The meeting lasted less than an hour and ended without any reports of a breakthrough.
Lapid has said that it’s “incredibly important” for the Labor and Meretz parties to unite their slates in order to prevent either one from slipping below the 3.25% vote threshold to enter Knesset. But Labor has been very reluctant to agree to an alliance.
November’s race is expected to be tight, and votes wasted on a party that doesn’t cross the threshold would likely cost Lapid’s bloc a shot at maintaining power and preventing opposition leader Benjamin Netanyahu’s right-wing and religious bloc from returning to government.
While Labor’s Merav Michaeli and Meretz’s Zehava Galon accepted Lapid’s invitation to meet, Michaeli has repeatedly opposed a merger. Labor has dropped from six to five seats in recent polls, skirting just above the four-seat minimum to enter Knesset.

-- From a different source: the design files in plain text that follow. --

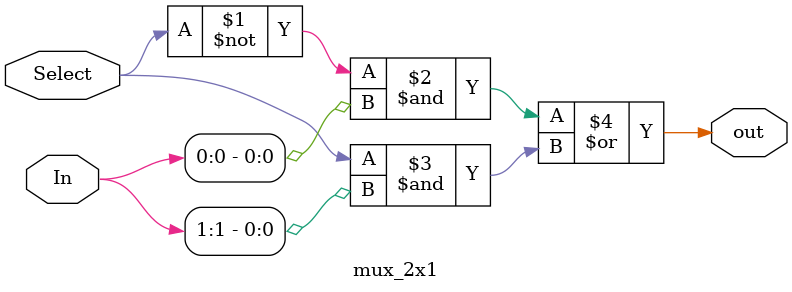
<source format=v>
module mux_2x1(In, Select, out);

    input [1:0] In;
    input Select;

    output out;
    
    assign out = (~Select & In[0]) | (Select & In[1]);
    
endmodule

</source>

“My position on a merger is known,” said Michaeli at the start of the meeting. “I came because I was invited, and I am happy to hear the prime minister’s position from him for the first time, not through the media.
“We may have different views on how to get there, but the goal is clear and we are partners in it: to prevent the return of Netanyahu and the right to power.”

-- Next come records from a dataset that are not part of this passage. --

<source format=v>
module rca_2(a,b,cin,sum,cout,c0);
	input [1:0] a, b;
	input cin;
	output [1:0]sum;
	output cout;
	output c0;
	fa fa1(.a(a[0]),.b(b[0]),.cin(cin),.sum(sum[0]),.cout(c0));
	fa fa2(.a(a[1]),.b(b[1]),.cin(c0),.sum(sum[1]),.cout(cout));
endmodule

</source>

Galon, who recently retook Meretz’s reins after a break from politics, is polling at between four and five seats and has been open to unification discussions since she was voted in as party leader last month.

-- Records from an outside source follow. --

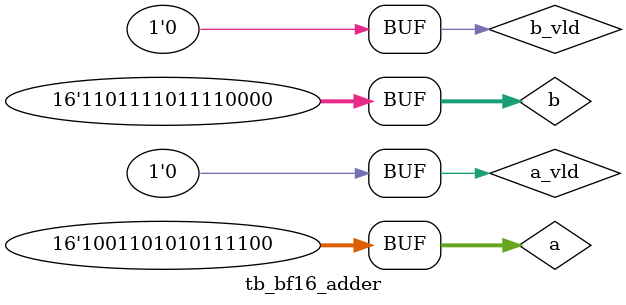
<source format=v>
`timescale 1ns / 1ps


module tb_bf16_adder( );
    reg [15:0] a;
    reg a_vld;
    reg [15:0] b;
    reg b_vld;
    wire [15:0] z;
    wire z_vld;

    // Instantiate the Device Under Test (DUT)
    bf16_adder1 dut (
        .a(a),
        .a_vld(a_vld),
        .b(b),
        .b_vld(b_vld),
        .z(z),
        .z_vld(z_vld)
    );

    initial begin
        // Initialize inputs
        a = 16'h0;
        a_vld = 0;
        b = 16'h0;
        b_vld = 0;

        // Apply test vectors
        #10 a = 16'h1234; a_vld = 1;
        #10 b = 16'h5678; b_vld = 1;
        #10 a = 16'h9abc; a_vld = 1;
        #10 b = 16'hdef0; b_vld = 1;
        #10 a_vld = 0; b_vld = 0;
    end

    initial begin
        // Monitor the output
        $monitor("At time %d, z = %h, z_vld = %b", $time, z, z_vld);
    end

endmodule

</source>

A Channel 12 news poll published Friday showed that among centrist and left-wing voters, 45 percent were in favor of a merger between Labor and Meretz. 35% were against and the remaining 20% were undecided.
Lapid has said that current polls find that a merger between the two left-wing parties does not harm the number of seats they would potentially gain, while Michaeli has argued that polls do indicate that a union would reduce the number of potential seats.
Israeli TV polls are often too small to accurately predict election results, with margins of error large enough to sway as many as five seats, but they can offer a general overview of public opinion and often influence jockeying between politicians.
Israel’s national election will be held on November 1.
Carrie Keller-Lynn contributed to this report.